AWS Lake Formation makes it easier to build data lakes

(Image credit: Image Credit: Flickr / janneke staaks)

Amazon has announced that its data lake management tool AWS Lake Formation is now live. The tool is a fully managed service that helps business build, secure and manage data lakes. For starters, it will be generally available in Ohio (US East), North Virginia (US East), Oregon (US West), Tokyo (Asia Pacific) and Ireland (Europe).

Lake Formation was first announced late last year at Amazon’s AWS re:Invent conference in Las Vegas. Its goal is to automate a handful of tasks needed when building a data lake, which includes collecting, cleaning, deduplicating and cataloguing data. It is also designed to make the data available to analytics software.

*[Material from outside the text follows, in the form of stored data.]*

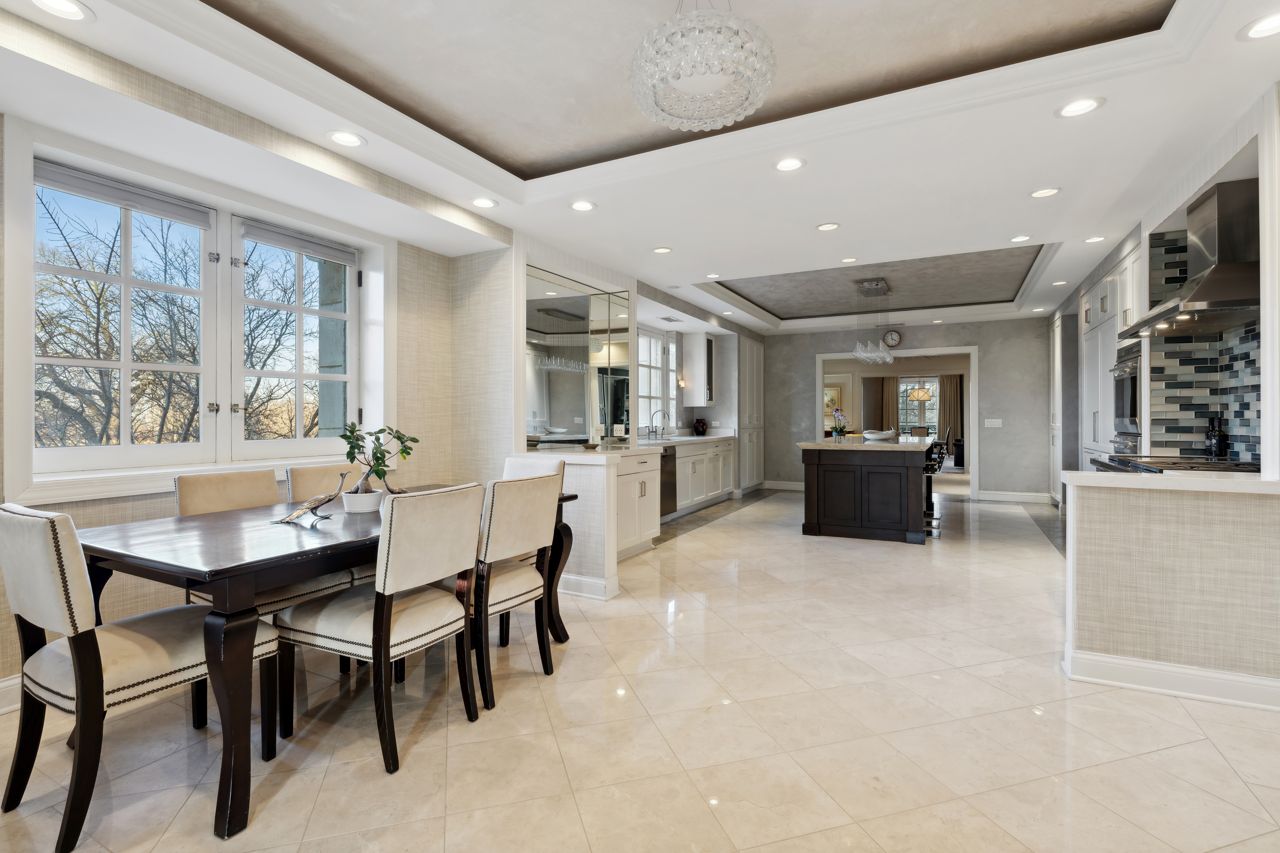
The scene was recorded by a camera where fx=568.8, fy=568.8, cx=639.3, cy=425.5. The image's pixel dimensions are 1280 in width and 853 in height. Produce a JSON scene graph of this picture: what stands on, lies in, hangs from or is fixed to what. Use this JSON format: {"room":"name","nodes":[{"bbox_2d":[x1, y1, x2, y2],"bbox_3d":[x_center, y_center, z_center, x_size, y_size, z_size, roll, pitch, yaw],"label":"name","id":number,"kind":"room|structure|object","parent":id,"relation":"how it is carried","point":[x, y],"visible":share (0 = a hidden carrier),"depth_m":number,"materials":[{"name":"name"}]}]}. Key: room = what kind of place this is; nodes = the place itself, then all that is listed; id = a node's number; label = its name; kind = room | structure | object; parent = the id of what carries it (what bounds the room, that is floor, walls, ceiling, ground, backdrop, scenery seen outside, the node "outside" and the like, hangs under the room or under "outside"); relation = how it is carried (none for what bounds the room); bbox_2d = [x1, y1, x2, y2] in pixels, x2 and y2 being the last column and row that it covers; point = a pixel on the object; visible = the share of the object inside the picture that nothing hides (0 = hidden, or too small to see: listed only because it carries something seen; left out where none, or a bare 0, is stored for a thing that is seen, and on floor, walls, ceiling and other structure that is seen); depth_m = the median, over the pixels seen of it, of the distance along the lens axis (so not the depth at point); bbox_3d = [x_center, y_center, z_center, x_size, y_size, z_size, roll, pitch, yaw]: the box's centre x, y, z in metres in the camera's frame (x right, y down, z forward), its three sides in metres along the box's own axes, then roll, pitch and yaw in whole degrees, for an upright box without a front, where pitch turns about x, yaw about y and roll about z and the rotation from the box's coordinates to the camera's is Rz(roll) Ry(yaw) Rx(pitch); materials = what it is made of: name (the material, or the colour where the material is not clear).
{"room":"dining room","nodes":[
{"label":"dining room","id":0,"kind":"room"},
{"bbox_2d":[0,45,504,702],"bbox_3d":[-2.581,-0.266,2.346,0.289,2.852,5.042,0,0,28],"label":"left wall","id":1,"kind":"structure","parent":0,"point":[98,508],"depth_m":3.29,"materials":[{"name":"beige paper"}]},
{"bbox_2d":[0,674,22,714],"bbox_3d":[-2.604,1.083,2.147,0.018,0.132,4.220,0,0,28],"label":"baseboard","id":2,"kind":"structure","parent":1,"relation":"attached to","point":[6,685],"depth_m":2.28,"materials":[{"name":"white paint"}]},
{"bbox_2d":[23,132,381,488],"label":"window","id":3,"kind":"structure","parent":1,"relation":"in","point":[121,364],"depth_m":2.84,"materials":[{"name":"white"}]},
{"bbox_2d":[35,159,213,228],"bbox_3d":[-2.445,-1.095,2.721,0.056,0.104,0.741,0,0,28],"label":"roller blind","id":4,"kind":"object","parent":3,"relation":"attached to","point":[189,220],"visible":0.97,"depth_m":2.68,"materials":[{"name":"grey fabric"}]},
{"bbox_2d":[239,218,358,264],"bbox_3d":[-2.042,-1.097,3.449,0.056,0.106,0.739,0,0,28],"label":"roller blind","id":5,"kind":"object","parent":3,"relation":"attached to","point":[304,247],"visible":0.97,"depth_m":3.40,"materials":[{"name":"grey fabric"}]},
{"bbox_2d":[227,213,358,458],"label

It is also designed as a centralised dashboard, which administrators can use to manage data access, governance and audit. Going forward, Amazon plans on enabling admins to analyse data within data sets using their preferred AWS analytics and machine learning services.

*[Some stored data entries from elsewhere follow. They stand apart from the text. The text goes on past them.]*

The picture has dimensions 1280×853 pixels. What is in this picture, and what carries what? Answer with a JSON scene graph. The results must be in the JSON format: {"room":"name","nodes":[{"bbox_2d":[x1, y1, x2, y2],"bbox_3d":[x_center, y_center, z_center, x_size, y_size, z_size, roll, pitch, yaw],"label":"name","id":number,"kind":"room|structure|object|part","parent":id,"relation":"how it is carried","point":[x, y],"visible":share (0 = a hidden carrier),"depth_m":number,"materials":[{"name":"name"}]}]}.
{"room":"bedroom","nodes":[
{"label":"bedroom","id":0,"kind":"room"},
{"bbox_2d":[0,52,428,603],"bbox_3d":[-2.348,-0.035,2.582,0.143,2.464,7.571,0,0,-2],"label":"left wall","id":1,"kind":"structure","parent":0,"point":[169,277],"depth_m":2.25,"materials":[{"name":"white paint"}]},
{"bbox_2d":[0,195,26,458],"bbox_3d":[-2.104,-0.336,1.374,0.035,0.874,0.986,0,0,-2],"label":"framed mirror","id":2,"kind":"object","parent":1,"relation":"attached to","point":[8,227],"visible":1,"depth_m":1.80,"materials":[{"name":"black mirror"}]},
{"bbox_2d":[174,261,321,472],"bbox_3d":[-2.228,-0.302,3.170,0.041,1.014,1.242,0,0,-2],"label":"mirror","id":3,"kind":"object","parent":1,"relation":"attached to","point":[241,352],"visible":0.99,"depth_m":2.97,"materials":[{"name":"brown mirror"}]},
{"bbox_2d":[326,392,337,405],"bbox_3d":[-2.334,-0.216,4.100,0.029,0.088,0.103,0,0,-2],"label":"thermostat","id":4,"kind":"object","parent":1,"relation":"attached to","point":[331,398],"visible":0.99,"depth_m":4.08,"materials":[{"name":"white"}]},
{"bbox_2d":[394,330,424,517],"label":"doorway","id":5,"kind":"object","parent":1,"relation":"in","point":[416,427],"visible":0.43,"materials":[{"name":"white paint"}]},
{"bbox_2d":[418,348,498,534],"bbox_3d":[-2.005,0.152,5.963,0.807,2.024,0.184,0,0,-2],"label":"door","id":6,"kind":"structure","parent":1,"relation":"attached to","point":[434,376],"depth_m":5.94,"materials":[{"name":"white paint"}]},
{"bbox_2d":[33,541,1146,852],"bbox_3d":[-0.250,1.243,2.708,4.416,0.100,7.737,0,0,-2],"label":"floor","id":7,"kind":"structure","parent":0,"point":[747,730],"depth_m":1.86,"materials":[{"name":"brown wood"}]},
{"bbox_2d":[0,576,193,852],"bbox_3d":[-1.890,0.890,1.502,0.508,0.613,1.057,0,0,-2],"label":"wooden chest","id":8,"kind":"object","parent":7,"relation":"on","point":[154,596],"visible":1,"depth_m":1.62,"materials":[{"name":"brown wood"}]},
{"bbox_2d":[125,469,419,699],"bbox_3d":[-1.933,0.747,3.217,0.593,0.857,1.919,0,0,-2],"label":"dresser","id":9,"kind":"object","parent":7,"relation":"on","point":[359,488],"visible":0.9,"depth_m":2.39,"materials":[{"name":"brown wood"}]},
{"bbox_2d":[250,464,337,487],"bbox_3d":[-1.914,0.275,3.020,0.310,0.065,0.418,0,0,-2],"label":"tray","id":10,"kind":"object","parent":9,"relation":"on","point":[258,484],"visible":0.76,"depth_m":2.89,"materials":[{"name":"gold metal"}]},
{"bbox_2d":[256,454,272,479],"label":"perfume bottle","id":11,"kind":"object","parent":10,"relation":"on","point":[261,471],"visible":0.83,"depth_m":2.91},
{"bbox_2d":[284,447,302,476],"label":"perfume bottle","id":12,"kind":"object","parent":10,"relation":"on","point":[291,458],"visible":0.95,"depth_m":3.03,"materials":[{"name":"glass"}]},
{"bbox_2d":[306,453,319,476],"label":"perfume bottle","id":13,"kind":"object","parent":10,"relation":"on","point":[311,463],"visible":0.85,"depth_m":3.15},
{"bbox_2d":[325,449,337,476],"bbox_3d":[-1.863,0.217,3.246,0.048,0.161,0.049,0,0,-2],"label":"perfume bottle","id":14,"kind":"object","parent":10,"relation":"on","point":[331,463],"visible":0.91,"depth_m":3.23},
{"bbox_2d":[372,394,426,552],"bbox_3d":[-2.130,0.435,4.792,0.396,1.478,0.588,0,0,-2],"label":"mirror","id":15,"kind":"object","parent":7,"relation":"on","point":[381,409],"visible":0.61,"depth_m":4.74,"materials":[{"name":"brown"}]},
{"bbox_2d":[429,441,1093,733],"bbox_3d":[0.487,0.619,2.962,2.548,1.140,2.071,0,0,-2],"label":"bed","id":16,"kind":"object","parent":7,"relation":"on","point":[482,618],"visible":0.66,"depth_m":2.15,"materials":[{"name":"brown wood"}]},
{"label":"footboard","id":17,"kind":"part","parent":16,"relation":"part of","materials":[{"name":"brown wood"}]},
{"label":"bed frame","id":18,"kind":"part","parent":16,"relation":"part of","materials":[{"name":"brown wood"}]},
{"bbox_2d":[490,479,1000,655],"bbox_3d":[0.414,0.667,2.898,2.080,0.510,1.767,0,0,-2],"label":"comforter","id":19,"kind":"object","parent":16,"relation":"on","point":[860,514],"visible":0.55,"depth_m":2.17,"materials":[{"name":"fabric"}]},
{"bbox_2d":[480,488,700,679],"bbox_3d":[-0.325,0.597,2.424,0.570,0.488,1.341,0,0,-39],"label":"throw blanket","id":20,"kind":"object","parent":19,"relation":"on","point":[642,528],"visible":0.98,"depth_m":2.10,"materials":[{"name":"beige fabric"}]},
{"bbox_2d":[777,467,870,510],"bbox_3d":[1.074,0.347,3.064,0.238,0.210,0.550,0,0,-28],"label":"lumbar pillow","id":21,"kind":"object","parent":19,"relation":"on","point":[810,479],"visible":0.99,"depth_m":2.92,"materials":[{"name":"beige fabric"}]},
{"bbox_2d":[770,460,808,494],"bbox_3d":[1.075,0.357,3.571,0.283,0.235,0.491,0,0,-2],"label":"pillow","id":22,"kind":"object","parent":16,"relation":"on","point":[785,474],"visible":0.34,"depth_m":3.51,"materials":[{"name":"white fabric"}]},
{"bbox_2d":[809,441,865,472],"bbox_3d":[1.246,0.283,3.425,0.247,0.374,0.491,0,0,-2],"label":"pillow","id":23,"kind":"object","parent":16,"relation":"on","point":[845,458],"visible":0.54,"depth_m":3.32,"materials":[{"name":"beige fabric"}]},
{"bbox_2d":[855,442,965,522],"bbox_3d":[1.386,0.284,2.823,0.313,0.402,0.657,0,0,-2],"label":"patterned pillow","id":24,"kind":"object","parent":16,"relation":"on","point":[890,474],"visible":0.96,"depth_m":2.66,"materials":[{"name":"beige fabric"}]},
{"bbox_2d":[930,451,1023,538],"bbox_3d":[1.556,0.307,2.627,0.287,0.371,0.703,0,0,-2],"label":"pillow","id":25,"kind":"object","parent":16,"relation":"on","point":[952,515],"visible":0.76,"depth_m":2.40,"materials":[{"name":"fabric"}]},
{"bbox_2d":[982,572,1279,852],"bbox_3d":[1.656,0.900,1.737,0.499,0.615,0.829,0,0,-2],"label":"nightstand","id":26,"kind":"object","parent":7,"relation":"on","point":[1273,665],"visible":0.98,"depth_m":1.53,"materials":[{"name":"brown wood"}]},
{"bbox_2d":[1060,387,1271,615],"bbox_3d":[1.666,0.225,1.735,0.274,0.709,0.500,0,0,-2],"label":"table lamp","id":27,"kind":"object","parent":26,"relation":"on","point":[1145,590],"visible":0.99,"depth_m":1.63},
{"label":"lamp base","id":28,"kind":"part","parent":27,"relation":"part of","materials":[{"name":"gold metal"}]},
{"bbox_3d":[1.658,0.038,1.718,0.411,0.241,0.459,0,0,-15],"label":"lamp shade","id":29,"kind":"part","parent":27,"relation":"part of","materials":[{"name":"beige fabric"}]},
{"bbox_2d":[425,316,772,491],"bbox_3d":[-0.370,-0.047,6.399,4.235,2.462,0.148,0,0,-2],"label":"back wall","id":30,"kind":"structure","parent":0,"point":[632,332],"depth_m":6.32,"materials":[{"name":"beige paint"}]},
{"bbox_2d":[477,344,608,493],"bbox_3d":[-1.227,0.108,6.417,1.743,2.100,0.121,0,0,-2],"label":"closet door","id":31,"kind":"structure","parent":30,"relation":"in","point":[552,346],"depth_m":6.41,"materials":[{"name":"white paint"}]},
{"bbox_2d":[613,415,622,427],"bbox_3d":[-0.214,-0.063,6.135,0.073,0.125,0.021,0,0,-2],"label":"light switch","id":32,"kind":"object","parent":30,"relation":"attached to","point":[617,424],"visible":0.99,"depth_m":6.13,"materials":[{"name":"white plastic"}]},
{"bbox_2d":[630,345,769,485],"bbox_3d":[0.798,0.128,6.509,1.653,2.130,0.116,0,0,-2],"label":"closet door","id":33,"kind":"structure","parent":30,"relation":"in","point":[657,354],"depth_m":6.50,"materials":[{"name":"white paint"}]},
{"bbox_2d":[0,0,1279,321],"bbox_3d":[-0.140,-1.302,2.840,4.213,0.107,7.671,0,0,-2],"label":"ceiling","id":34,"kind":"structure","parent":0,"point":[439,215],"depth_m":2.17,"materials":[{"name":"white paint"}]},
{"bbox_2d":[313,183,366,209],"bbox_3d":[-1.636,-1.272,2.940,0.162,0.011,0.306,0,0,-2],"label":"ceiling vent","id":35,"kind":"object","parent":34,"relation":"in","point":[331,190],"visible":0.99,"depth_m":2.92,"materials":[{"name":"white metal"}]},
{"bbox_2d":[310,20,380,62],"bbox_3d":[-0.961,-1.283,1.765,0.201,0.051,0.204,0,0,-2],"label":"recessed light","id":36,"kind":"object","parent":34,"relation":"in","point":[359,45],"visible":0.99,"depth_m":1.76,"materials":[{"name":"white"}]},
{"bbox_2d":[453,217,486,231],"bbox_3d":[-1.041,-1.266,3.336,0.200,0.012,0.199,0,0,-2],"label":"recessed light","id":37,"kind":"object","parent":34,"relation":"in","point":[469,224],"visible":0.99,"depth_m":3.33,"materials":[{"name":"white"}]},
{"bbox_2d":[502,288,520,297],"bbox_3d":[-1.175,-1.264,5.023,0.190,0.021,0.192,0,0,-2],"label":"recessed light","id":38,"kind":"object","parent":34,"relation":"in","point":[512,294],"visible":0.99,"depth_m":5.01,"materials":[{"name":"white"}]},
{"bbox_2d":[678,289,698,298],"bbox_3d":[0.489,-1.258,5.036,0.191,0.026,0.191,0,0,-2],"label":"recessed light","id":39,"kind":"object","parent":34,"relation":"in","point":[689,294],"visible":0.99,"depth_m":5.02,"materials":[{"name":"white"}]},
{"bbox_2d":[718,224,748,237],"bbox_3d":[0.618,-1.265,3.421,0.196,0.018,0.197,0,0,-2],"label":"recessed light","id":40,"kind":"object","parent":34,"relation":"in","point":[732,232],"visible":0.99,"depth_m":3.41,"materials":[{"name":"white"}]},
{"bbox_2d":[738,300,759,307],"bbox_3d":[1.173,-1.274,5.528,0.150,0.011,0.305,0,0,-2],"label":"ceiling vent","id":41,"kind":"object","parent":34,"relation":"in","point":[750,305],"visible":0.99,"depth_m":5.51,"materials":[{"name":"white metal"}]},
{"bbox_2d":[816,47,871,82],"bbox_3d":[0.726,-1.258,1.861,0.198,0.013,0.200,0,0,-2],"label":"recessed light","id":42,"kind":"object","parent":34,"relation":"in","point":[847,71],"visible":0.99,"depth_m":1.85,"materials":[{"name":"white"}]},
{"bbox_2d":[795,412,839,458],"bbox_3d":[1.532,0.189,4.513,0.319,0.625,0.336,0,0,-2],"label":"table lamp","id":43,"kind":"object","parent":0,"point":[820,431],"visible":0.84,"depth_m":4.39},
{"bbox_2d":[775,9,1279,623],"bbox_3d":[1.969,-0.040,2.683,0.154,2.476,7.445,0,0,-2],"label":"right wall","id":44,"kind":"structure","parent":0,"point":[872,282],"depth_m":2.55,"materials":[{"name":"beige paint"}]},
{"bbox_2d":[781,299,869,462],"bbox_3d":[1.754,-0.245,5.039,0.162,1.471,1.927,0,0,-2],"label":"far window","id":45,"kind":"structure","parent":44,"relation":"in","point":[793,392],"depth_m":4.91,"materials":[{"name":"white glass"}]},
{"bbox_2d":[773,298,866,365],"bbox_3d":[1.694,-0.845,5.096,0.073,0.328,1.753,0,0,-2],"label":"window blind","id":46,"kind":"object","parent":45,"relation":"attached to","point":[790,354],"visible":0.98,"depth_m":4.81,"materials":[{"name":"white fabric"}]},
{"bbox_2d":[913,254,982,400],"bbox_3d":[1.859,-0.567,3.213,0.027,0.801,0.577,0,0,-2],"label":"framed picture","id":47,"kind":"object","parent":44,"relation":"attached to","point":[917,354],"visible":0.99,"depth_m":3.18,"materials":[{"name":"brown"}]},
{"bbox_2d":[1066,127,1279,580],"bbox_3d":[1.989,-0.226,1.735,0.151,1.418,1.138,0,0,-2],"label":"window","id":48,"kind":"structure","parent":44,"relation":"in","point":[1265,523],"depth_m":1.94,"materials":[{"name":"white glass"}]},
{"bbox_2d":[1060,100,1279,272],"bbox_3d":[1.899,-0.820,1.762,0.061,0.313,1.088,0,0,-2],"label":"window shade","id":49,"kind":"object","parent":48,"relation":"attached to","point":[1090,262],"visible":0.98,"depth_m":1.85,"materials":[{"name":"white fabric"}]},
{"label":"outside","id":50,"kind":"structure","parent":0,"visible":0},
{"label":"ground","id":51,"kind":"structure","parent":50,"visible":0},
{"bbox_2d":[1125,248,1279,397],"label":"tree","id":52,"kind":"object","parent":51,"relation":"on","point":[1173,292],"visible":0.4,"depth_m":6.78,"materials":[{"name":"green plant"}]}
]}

We can expect Redshift, Athena, Glue, EMR, QuickSight and SageMaker to begin with.

“Our customers tell us that Amazon S3 is the ideal place to house their data lakes, which is why AWS hosts more data lakes than anyone else — with tens of thousands and growing every day. They’ve also told us that they want it to be easier and faster to set up and manage their data lakes,” said vice president of databases, analytics, and machine learning at AWS Raju Gulabani. “

That’s why we built AWS Lake Formation, so customers can spend more time learning from their data and innovating, rather than wrestling that data into functioning data lakes. We’re excited to see how customers use it as one of the building blocks for growing and transforming their businesses and customer experiences.”

Worldwide, the global data lakes market should hit $12.01 billion within the next five years.